# WORK TASK 1
Rewrite the paragraph of the door-handle fuse comments that begins "For me that has been a permanent fix" as a short bulleted list, keeping its main facts.
# WORK TASK 2
Continue the door-handle fuse comments with one more comment that follows the last one shown.

(2015 S85D, fusebox under the hood, on the left). I was leaning on my door on a road trip, it got stuck. At the next charging station I found the relevant fuse, pulled it (took at bit of effort without a fuse-puller), put it back in and voila - the handles worked perfectly again. Eveyone was very impressed, which was a bonus. Thank you.
Had this issue 6 months ago and a tech came to my home to replace the door handle. Cost me about $400. Today another door did this exact same thing I was dreading having to spend another $400 on another handle. I have a 2013 and my fuse panel was in the frunk. Noticed after I already took the inside panel apart first 😅. But I pulled the fuse for about 2 minutes, replaced it and the door handle worked! Thank you so much!!!!! This fix just worked for me. Took about 15 minutes.
Thats awesome! Love hearing it. Kept expecting mine to play up again but it has been trouble free for almost 18months now. Hope yours is the same for you!!
I followed your advice here and I fixed it and I'm crying. Within 24 hours my car was shot up by a bb gun, my tire hit a curb, and then my handle got stuck. My total bill for all of this was going to be well above $3000. You saved me so much money! I have never done anything to fix a car in my life and I have no idea how any of this works yet I was able to accomplish this in under 15 minutes. thank you thank you thank you
This vid saved my life. I had this exact problem with my 2015 and the fuse box was under the frunk. I used your link to find which one to pull. Thanks a million
This worked just as described. I removed the panel near the door and pulled the fuse and then put it back. The rear door handle retracted perfectly. Super easy and took 3 min total
I also want to add just in case anyone is American, I found my panel still on the right side door. This is probably obvious to people who know cars, but I was wondering since the steering wheel was on the opposite side for me if everything else would be as well. for Americans, it was on the passenger side.
For me that has been a permanent fix - It originally happened because of a one off physical impedance to the handle so once reset have had no more issues. If yours keeps getting stuck there May be excessive resistance? Have you tried lubing up your door handle(s)? Get a good penetrating oil (not wd40 as that’s technically a cleaner not a lubricant) and spray inside all the door handles to free them up as much as possible. No promises but it might help…???
As mentioned, pre 2016 have all fuses are in the one place in the frunk area. In 2016 onwards, like in this video, some fuses are in frunk and some are in front footwell. I have linked fuse diagrams for both pre and post 2016 in the description of the video. Good luck with it!

# EXERCISE DATA
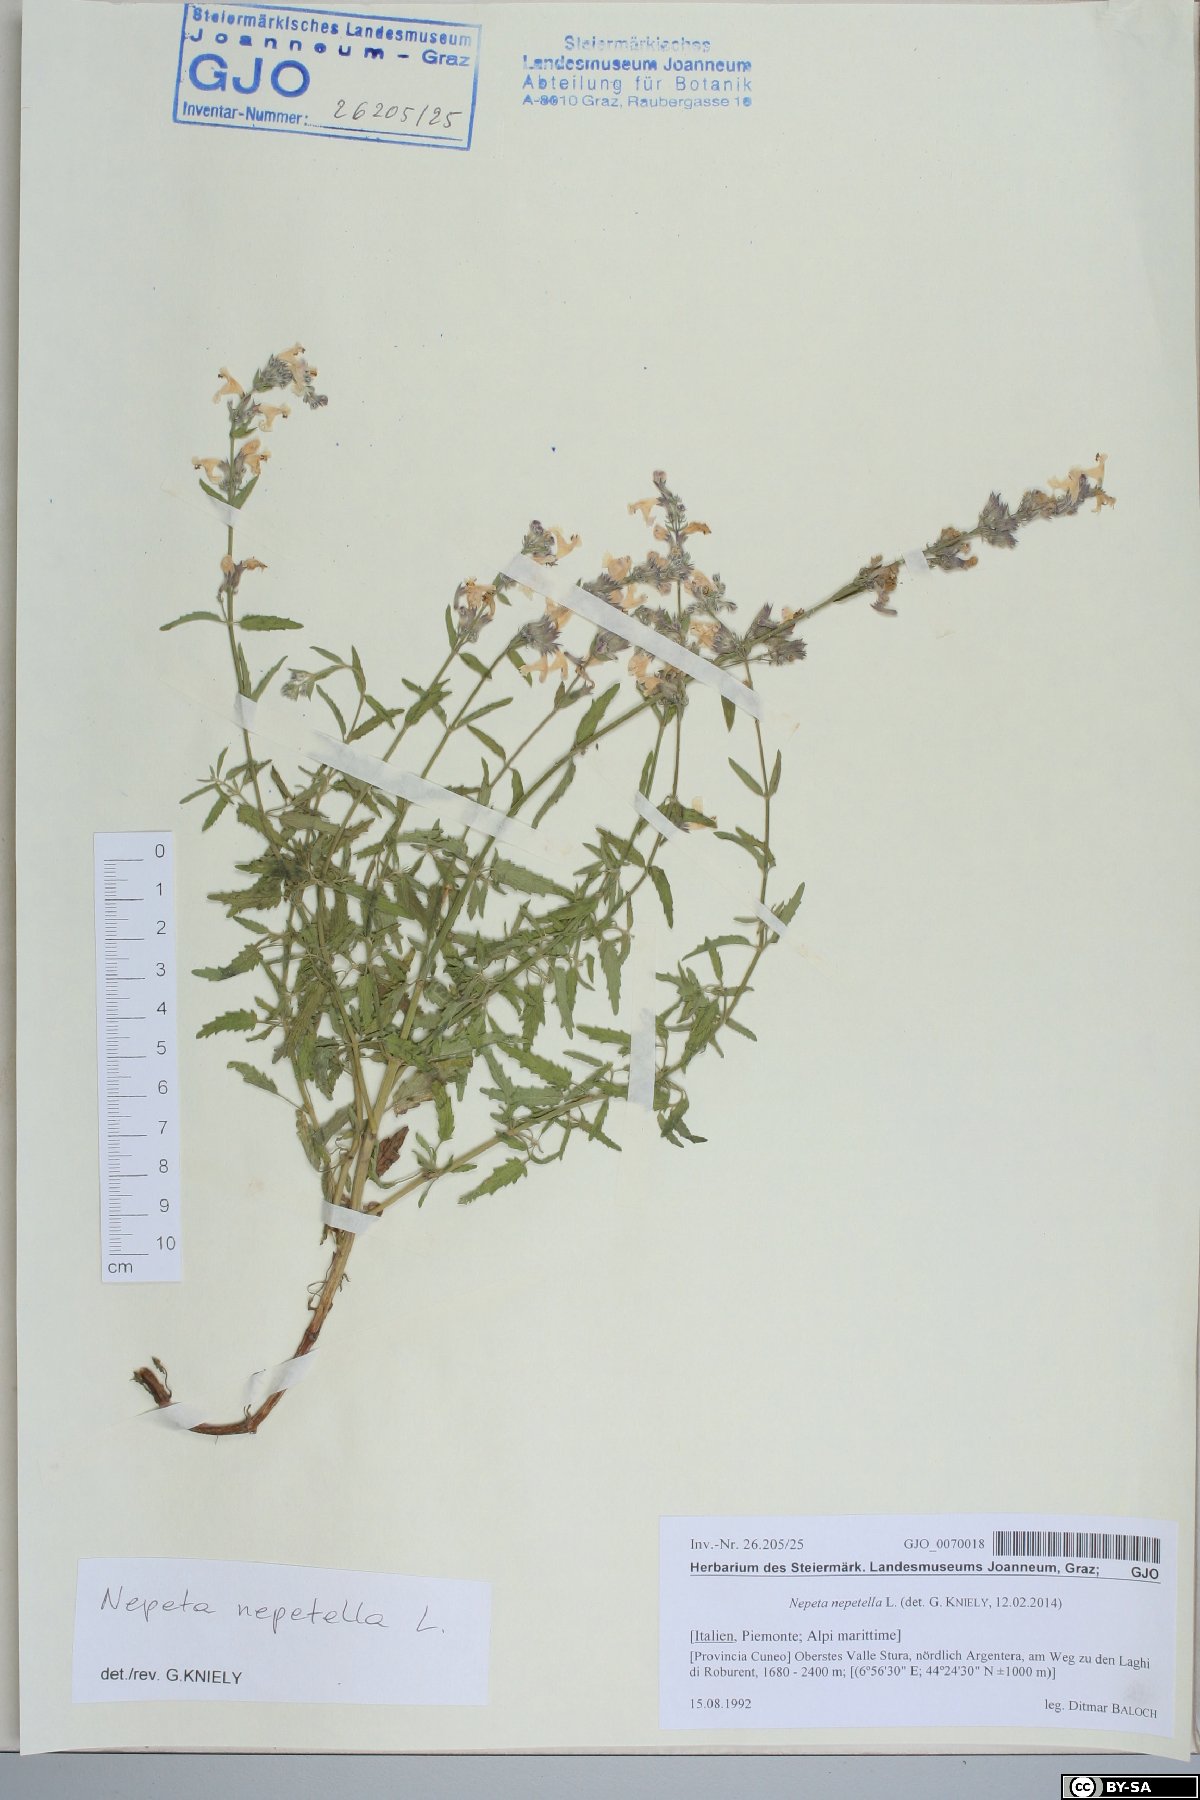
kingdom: Plantae
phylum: Tracheophyta
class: Magnoliopsida
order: Lamiales
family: Lamiaceae
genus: Nepeta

# TASK RESPONSE 1
- The fix has been permanent for the writer. The original problem came from a one-off physical impedance to the handle, and there have been no more issues since the reset.
- If a handle keeps getting stuck, there may be excessive resistance.
- Lubricating the door handles might help. Spray a good penetrating oil inside all of them to free them up as much as possible.
- Do not use WD-40, because it is technically a cleaner rather than a lubricant.
- There are no promises that this will work.

# TASK RESPONSE 2
Face lift model with the latest handle. Handle would sometimes present, and would often self-open the door after the door was pulled closed. If the handle was flush, it could be pressed to open the door (kind of like the model X). Pulled the fuse and the handle went dead. Reinstalling the fuse got me right back to the bad behavior. Bummer.
@@bbtrevival The underlying problem turned out to be a cracked motor gear (the gear that drives the paddle gear. I'm convinced the remaining problems are software. Perhaps the repeated failures sat a code that disables further efforts to use the motor. I'm pretty sure the motor stopped turning a day or two before I pulled the handle apart. I had a spare motor+gear and (directly powered) it now smoothly runs the handle in and out. Sadly, the software refuses to power it. I've forced a software update, but to no avail. Any idea if there is diagnostic software that can clear codes down to the door handle level?
Not sure about a reset for the windows, but have you tried recalibrating it? See below for the instructions from Tesla. For other manufacturers you need to keep holding the button for a further 5 seconds or so after the window stalls. I always do that whenever mine need to be recalibrated. Calibrating Windows In the unlikely event that a window behaves unexpectedly (touches the bright molding, fails to open or close properly, goes down more than normal when the door opens, etc.), you can calibrate it to potentially fix the issue. To calibrate a window: Close the door with the affected window. Sit in the driver's seat and close the driver door. Using the window's switch on the driver's door, raise the affected window until it stalls. Using the window's switch on the driver's door, lower the affected window until it stalls. Repeat step 3 and raise the affected window until it stalls. The window should now be calibrated. If the issue continues after attempting the calibration procedure a couple times, contact Tesla.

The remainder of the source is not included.